The command ROW0Ta will cause WHAT IF to prompt you for one row, and a residue
range. The resultant row will have the same atoms tagged outside the given
range as the input row. Within the given range all atoms will be set true in
every residue that has all atoms false.
There are several way to inspect the results of the above mentioned operations:
The command ROWSHO will cause WHAT IF to show you all presently active rows. For
every row it will show you the number of the row, the number of elements set to
true in this row, and the way in which this row has been created.
The command ROWHIT does almost the same as the command LISTA. It shows all amino
acids with all their atoms for a user defined range of amino acids at the
terminal (and with the log-option switched on (see DOLOG and NOLOG) also in the
log file of course). The only difference is that the seven-th column will now
show two esclamation marks ( !! ) for every atom for which the flag is set in
the requested row.
The command ROWTAB will cause WHAT IF to prompt you for a table number, a
residue range and a row number. Every residue with at least a hit for one
atom will be written in the table. Residues without hits in them are
written as blanks.
If you want to see only the residues with a hit in it you can use the command
ROWHTO. You will be prompted for the row number, and the range of amino acids.
WHAT IF will then go over all amino acids in that range and show those that
have at least one hit in it.
The command ROWHPR will cause WHAT IF to prompt you for a row and a residue
range.
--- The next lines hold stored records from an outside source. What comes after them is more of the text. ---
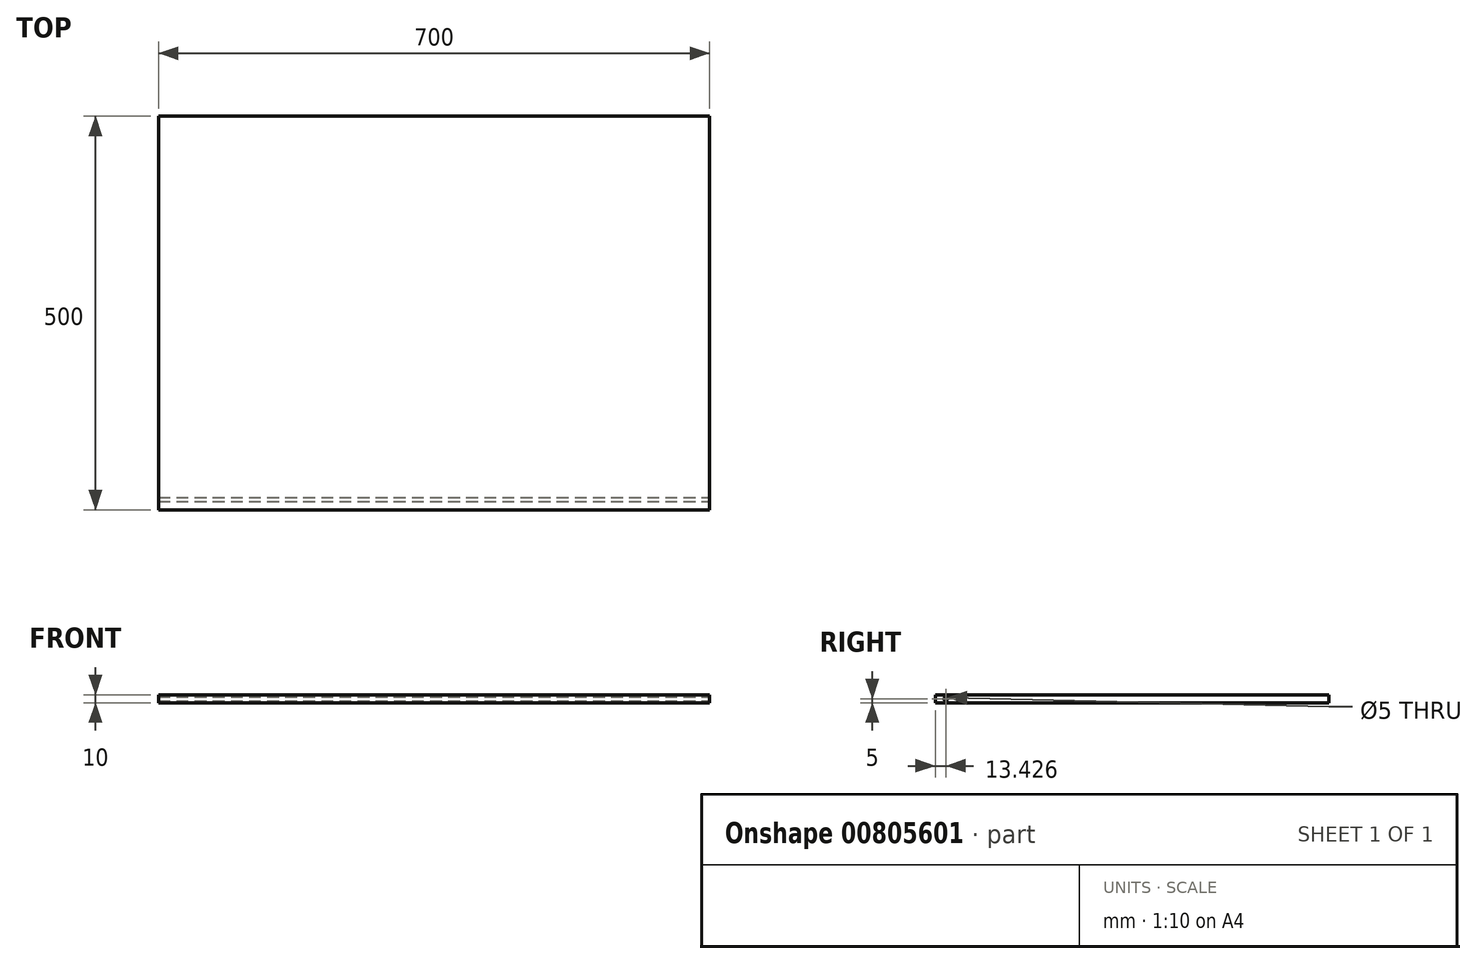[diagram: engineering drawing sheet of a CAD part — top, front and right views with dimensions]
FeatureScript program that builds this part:
annotation { "Feature Type Name" : "Feature", "Feature Type Description" : "" }
export const myFeature = defineFeature(function(context is Context, id is Id, definition is map)
    precondition{}
    {
        {
            var Q0;
            Q0=qCreatedBy(makeId("Top.planeOp"),FACE);
            var sketch = newSketch(context, id + "F0", { "sketchPlane" : qUnion([Q0])});
            skLineSegment(sketch, "E0.bottom", {"start": v(-346.8, 224.54) * mm, "end": v(353.2, 224.54) * mm});
            skLineSegment(sketch, "E0.top", {"start": v(-346.8, -275.46) * mm, "end": v(353.2, -275.46) * mm});
            skLineSegment(sketch, "E0.left", {"start": v(-346.8, 224.54) * mm, "end": v(-346.8, -275.46) * mm});
            skLineSegment(sketch, "E0.right", {"start": v(353.2, 224.54) * mm, "end": v(353.2, -275.46) * mm});
            skSolve(sketch);
        }
        {
            var Q0;
            Q0 = qSketchRegion(id + "F0", true);
            extrude(context, id + "F1", {"entities" : qUnion([Q0]), "depth" : 10 * mm, "offsetDistance" : 25 * mm});
        }
        {
            var Q0;
            Q0=makeQuery(id+"F1.opExtrude","SWEPT_FACE",FACE,{"disambiguationData":[OSD([sQuery(id+"F0.wireOp",EDGE,"E0.right")])]});
            var sketch = newSketch(context, id + "F2", { "sketchPlane" : qUnion([Q0])});
            skCircle(sketch, "E1", {"center": v(-266.18, 5.85) * mm, "radius": 4.15 * mm});
            skSolve(sketch);
        }
        {
            var Q0;
            Q0 = qSketchRegion(id + "F2", true);
            extrude(context, id + "F3", {"entities" : qUnion([Q0]), "operationType" : NewBodyOperationType.ADD, "oppositeDirection" : true, "depth" : 700 * mm, "offsetDistance" : 25 * mm});
        }
        {
            var Q0;
            Q0=makeQuery(id+"F1.opExtrude","SWEPT_FACE",FACE,{"disambiguationData":[OSD([sQuery(id+"F0.wireOp",EDGE,"E0.right")])]});
            var sketch = newSketch(context, id + "F4", { "sketchPlane" : qUnion([Q0])});
            skCircle(sketch, "E2", {"center": v(-262.03, 5) * mm, "radius": 3.78 * mm});
            skPoint(sketch, "E2.centerSnap0", {"position": v(-275.46, 5) * mm});
            skSolve(sketch);
        }
        {
            var Q0;
            Q0=sQuery(id+"F4.wireOp",VERTEX,"E2.center");
            var Q1;
            Q1=makeQuery(id+"F1.opExtrude","SWEPT_BODY",BODY,{"disambiguationData":[OSD([sQuery(id+"F0.wireOp",EDGE,"E0.bottom"),sQuery(id+"F0.wireOp",EDGE,"E0.top"),sQuery(id+"F0.wireOp",EDGE,"E0.left"),sQuery(id+"F0.wireOp",EDGE,"E0.right")])]});
            hole(context, id + "F5", {"style" : HoleStyle.SIMPLE, "endStyle" : HoleEndStyle.THROUGH, "holeDiameter" : 5 * mm, "majorDiameter" : 5 * mm, "isTappedThrough" : true, "tappedDepth" : 12 * mm, "tapClearance" : 3, "locations" : qUnion([Q0]), "scope" : qUnion([Q1])});
        }
    });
For every residue in the range it will give one line of output
consisting of the residue and its type and its name, followed by
the number of hits in this residue, and the maximal number of hits
in this residue type. The latter is of course equal to the number of
atoms in this residue.
The command ROWHP1 will cause WHAT IF to prompt you for a row and a residue
range. For every residue in the range that has at least one atom marked true in the
requested row it will give one line of output
consisting of the residue and its type and its name, followed by
the number of hits in this residue, and the maximal number of hits
in this residue type. The latter is of course equal to the number of
atoms in this residue.
As there are only ten rows to work with, you might need to reset all rows in
order to create space to generate new, other rows. The command ROWINI causes
WHAT IF to irreversibly wipe out all previously generated rows, and all
information about them. Be aware that you do not have to empty a row before
you can write in it. After all rows have been filled, WHAT IF by default
overwrites the ten-th row, but you can by hand overwrite every row you want.
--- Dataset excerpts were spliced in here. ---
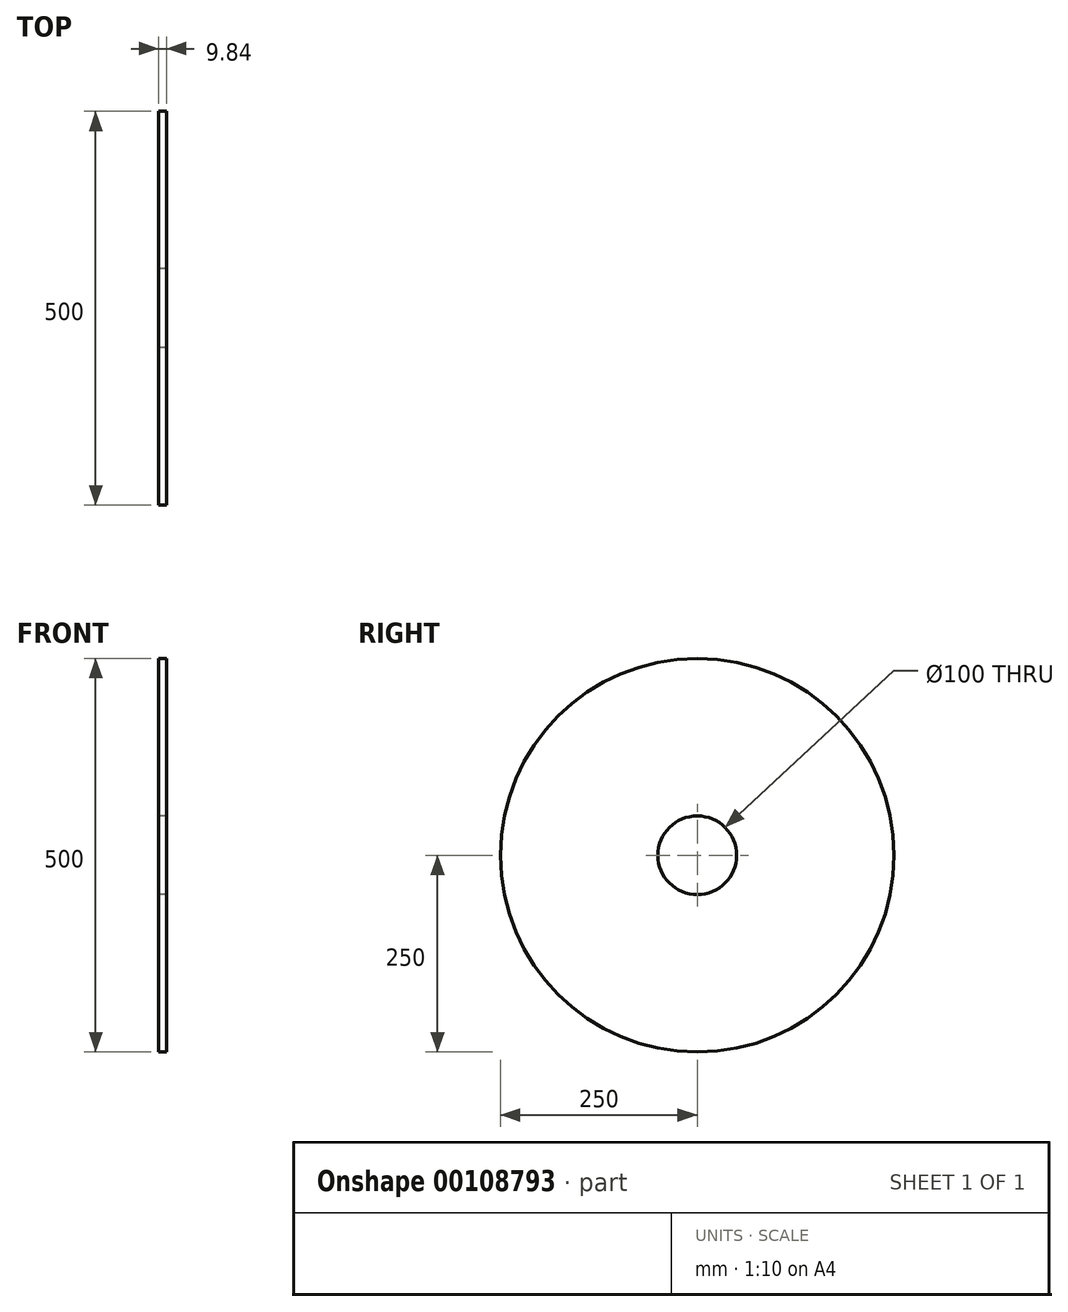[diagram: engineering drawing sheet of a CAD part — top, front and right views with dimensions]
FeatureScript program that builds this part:
annotation { "Feature Type Name" : "Feature", "Feature Type Description" : "" }
export const myFeature = defineFeature(function(context is Context, id is Id, definition is map)
    precondition{}
    {
        {
            var Q0;
            Q0=qCreatedBy(makeId("Front.planeOp"),FACE);
            var sketch = newSketch(context, id + "F0", { "sketchPlane" : qUnion([Q0])});
            skLineSegment(sketch, "E0", {"start": v(0, 0) * mm, "end": v(0, 250) * mm});
            skLineSegment(sketch, "E1", {"start": v(0, 250) * mm, "end": v(9.84, 250) * mm});
            skLineSegment(sketch, "E2", {"start": v(9.84, 250) * mm, "end": v(9.84, 50) * mm});
            skLineSegment(sketch, "E3", {"start": v(9.84, 50) * mm, "end": v(0, 50) * mm});
            skLineSegment(sketch, "E4", {"start": v(-184.23, 0) * mm, "end": v(318.21, 0) * mm, "construction": true});
            skSolve(sketch);
        }
        {
            var Q0;
            Q0 = qSketchRegion(id + "F0", true);
            var Q1;
            Q1=sQuery(id+"F0.wireOp",EDGE,"E4");
            revolve(context, id + "F1", {"entities" : qUnion([Q0]), "axis" : qUnion([Q1]), "revolveType" : RevolveType.FULL});
        }
    });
WHAT IF has two ways of backing up rows. The one way is row by row, the other
is all rows together. This feature allows CPU intensive search results to be
stored for future sessions. One should be aware however that very strange
things can happen if rows are restored at a moment that the soup contents
is different from the momemnt that the rows were backed up.
The command MAKROW will cause WHAT IF to prompt you for the number of a row,
and a file name. The row given will be saved in that file. You can later
retrieve the row with the GETROW command.
The command GETROW will cause WHAT IF to prompt you for the name of a row file.
This file must be created with the MAKROW command. It will read the file, and
store the row in the first available free row (or overwrite row 10 if no free
rows are available). Be aware that very strange things can happed in case
the row that you read does not belong with the present soup contents.
The command SAVROW will cause WHAT IF to prompt you for a file name. It will
then store all presently information about rows in this file. Use the command
RESROW to retrieve the data later.
The command RESROW will cause WHAT IF to prompt you for the name of a file
created with the SAVROW command. It will then initialize all information about
rows presently in memory, and read all information from this file. Be aware
the very strange things can happen if the soup is different now from the
moment that the file was written with the SAVROW command.